Be deliberate about what the stale snapshot contains. The Redis fallback is only as useful as the freshness of the last successful write, so populate the cache on the success path of the breaker — write the resolved entity back to entity:product:<key> whenever the primary fetch succeeds. A cache that is only written on the fallback path is empty exactly when you need it. Pair that with a TTL long enough to outlast a typical outage but short enough that a recovered subgraph’s fresh data wins quickly, and add jittered expiry so a fleet of pods does not all refill the same key at the same instant when the breaker closes.
Verification Steps
Confirm the SDL composes with the secondary key:
rover subgraph check "$APOLLO_GRAPH_REF" --name catalog --schema ./catalog/schema.graphql
Then fire a synthetic representation that omits a non-key field and verify the default is injected rather than a null collapsing the parent:
query VerifyFallback {
product(id: "prod_404") { id sku warehouseId }
}
A healthy fallback returns a complete object, e.g. { "id": "prod_404", "sku": "LEGACY-UNKNOWN", "warehouseId": "wh-default" }, with no top-level errors. To exercise the stale-cache path, trip the breaker (force the database fetch to time out) and confirm the resolver returns the cached snapshot instead of null.
Common Mistakes & Gotchas
Injecting a wrong-typed default. Substituting 0 into a String! field passes your resolver but fails the gateway merge with a coercion error. Match the SDL scalar exactly — a string placeholder for String!, a sane numeric default for Int!.

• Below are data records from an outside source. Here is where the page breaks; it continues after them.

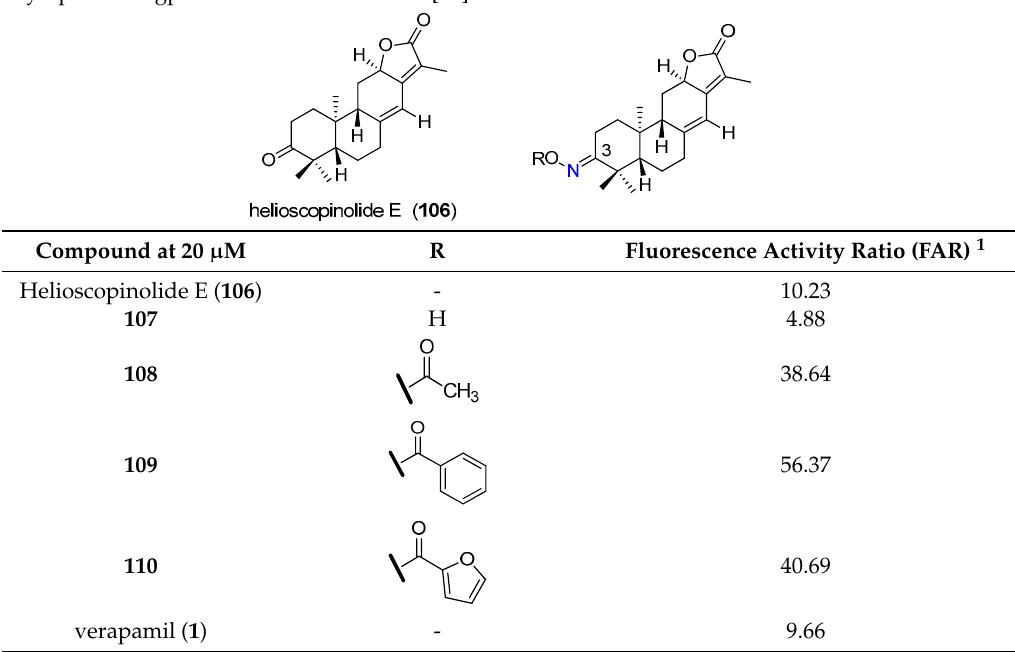
Table 12. P-gp modulatory activity of helioscopolide E ( 106 ) and its derivatives 107 – 110 on mouse T- lymphoma P-gp-transfected L5178Y cells [82].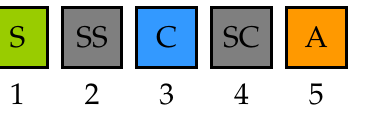
Figure 3. Execution phases of the example control application.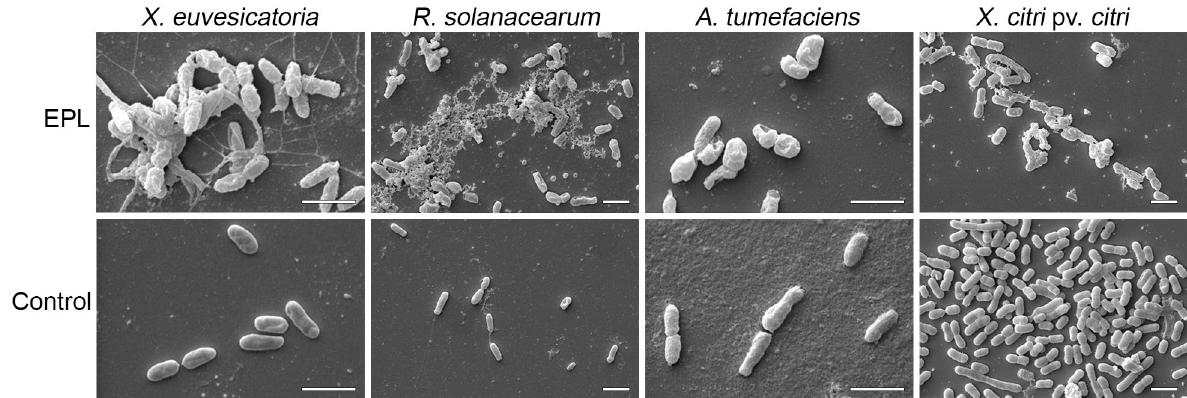
Figure 5. The effect of EPL on the bacterial cell surface. Scanning electron microscopy of bacterial cells treated with EPL at MIC for 1 h. No-EPL (water) treatment was used as control. Scanning electron microscope was operated at 10 kV. Scale bar = 1 μm.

Ignoring @requires dependencies in the fallback. If a downstream field uses @requires, a fallback entity that omits the required source fields will make that downstream resolver fail. Populate the fields named in any @requires contract, even in the degraded path.
Synchronous or unbatched fallback fetches. A blocking cache read or a per-key fallback negates the performance work upstream and inflates tail latency. Keep the fallback asynchronous and batched, and always log partial-data incidents so the underlying contract violation gets fixed at the source.
Frequently Asked Questions
How does federation handle partial entity payloads during query planning?
The router expects each referenced entity to resolve per its @key. If a subgraph returns null for a required key or non-nullable field, that null propagates up and collapses the parent object. Fallback strategies intercept this before the merge by supplying an alternative identifier, a cached snapshot, or a typed default.
Can I use @requires with fallback resolvers?
Yes, but the fallback must still satisfy the @requires contract. If the required source fields are absent from the degraded payload, fetch them from a secondary source or inject defaults of the correct scalar type — otherwise the dependent resolver fails downstream.
Should a fallback return partial data or block the query?
Return a complete, type-safe shape using cached or default values. Blocking the operation on partial data degrades the client experience and defeats federation’s fault tolerance. Always log the incident so the source subgraph’s contract violation is remediated.